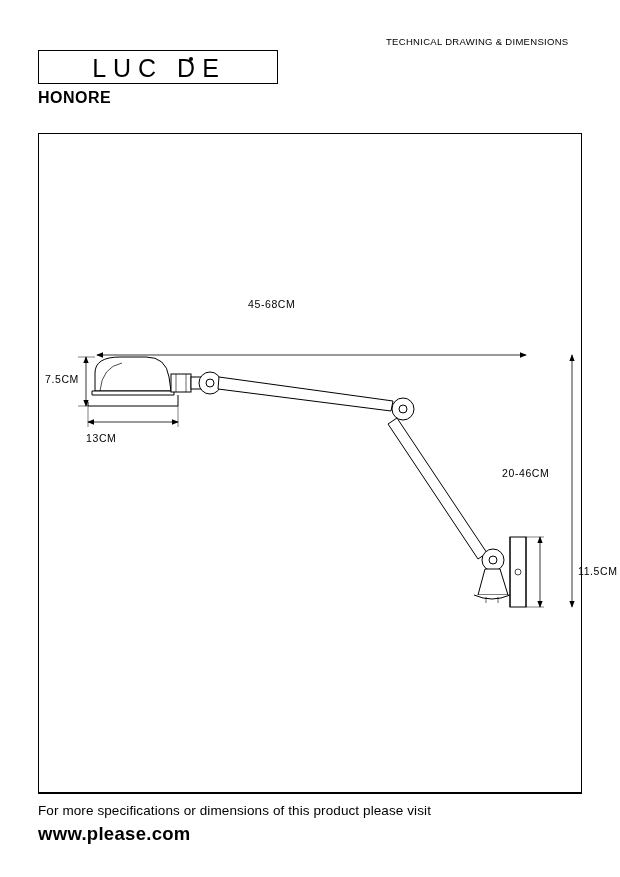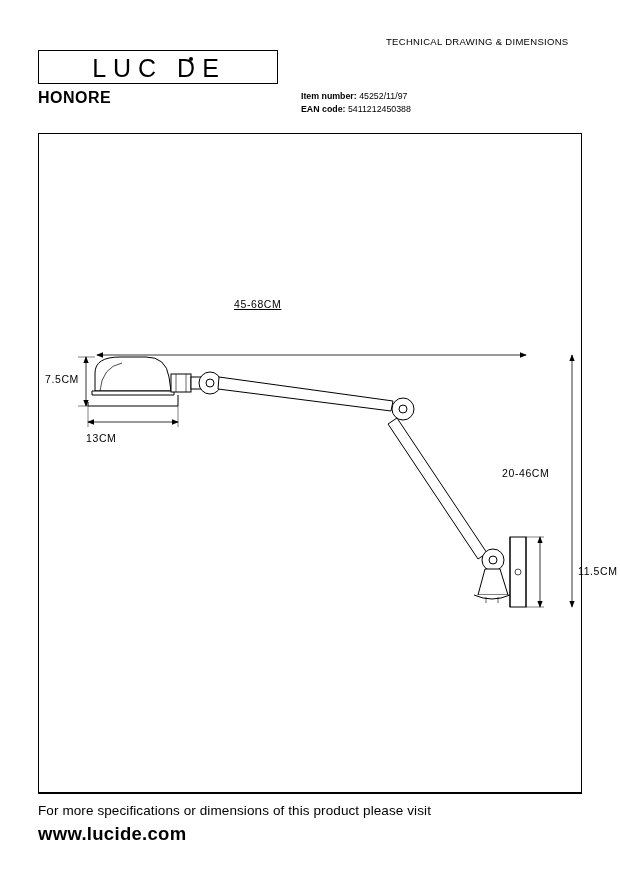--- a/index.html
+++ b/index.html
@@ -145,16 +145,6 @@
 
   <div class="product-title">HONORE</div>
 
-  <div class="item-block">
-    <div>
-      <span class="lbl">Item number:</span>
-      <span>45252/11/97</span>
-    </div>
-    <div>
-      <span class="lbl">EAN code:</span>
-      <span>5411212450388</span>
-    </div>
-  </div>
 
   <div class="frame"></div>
****************************************
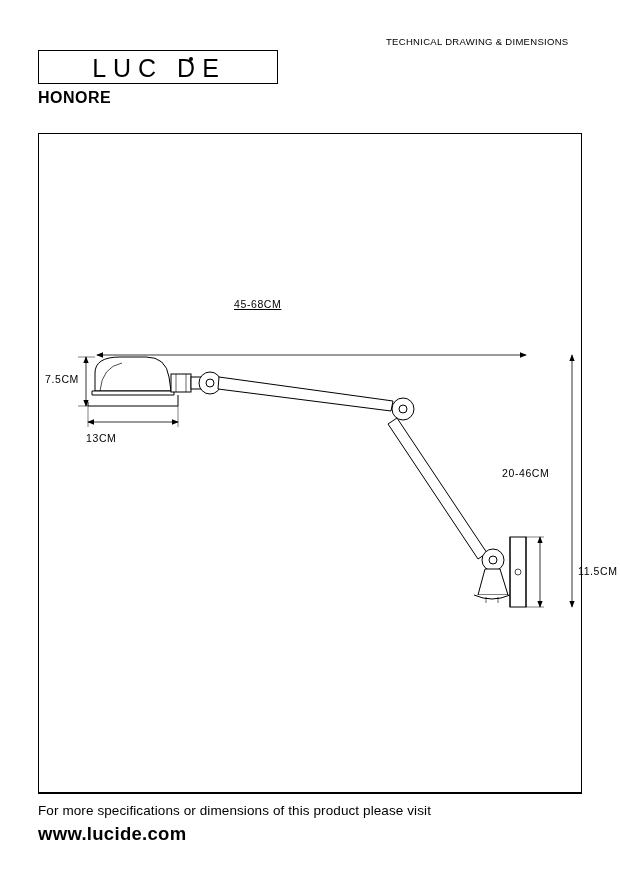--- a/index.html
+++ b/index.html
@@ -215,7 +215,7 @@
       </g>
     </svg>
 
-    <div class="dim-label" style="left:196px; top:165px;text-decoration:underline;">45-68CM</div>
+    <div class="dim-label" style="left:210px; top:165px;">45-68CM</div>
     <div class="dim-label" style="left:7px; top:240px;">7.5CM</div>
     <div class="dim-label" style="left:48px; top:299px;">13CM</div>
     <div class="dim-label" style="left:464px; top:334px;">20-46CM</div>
****************************************
WHAT YOU HAVE TO DO: Pull out the lines above in which the word "label" appears.

ANSWER SECTION:
-    <div class="dim-label" style="left:196px; top:165px;text-decoration:underline;">45-68CM</div>
+    <div class="dim-label" style="left:210px; top:165px;">45-68CM</div>
     <div class="dim-label" style="left:7px; top:240px;">7.5CM</div>
     <div class="dim-label" style="left:48px; top:299px;">13CM</div>
     <div class="dim-label" style="left:464px; top:334px;">20-46CM</div>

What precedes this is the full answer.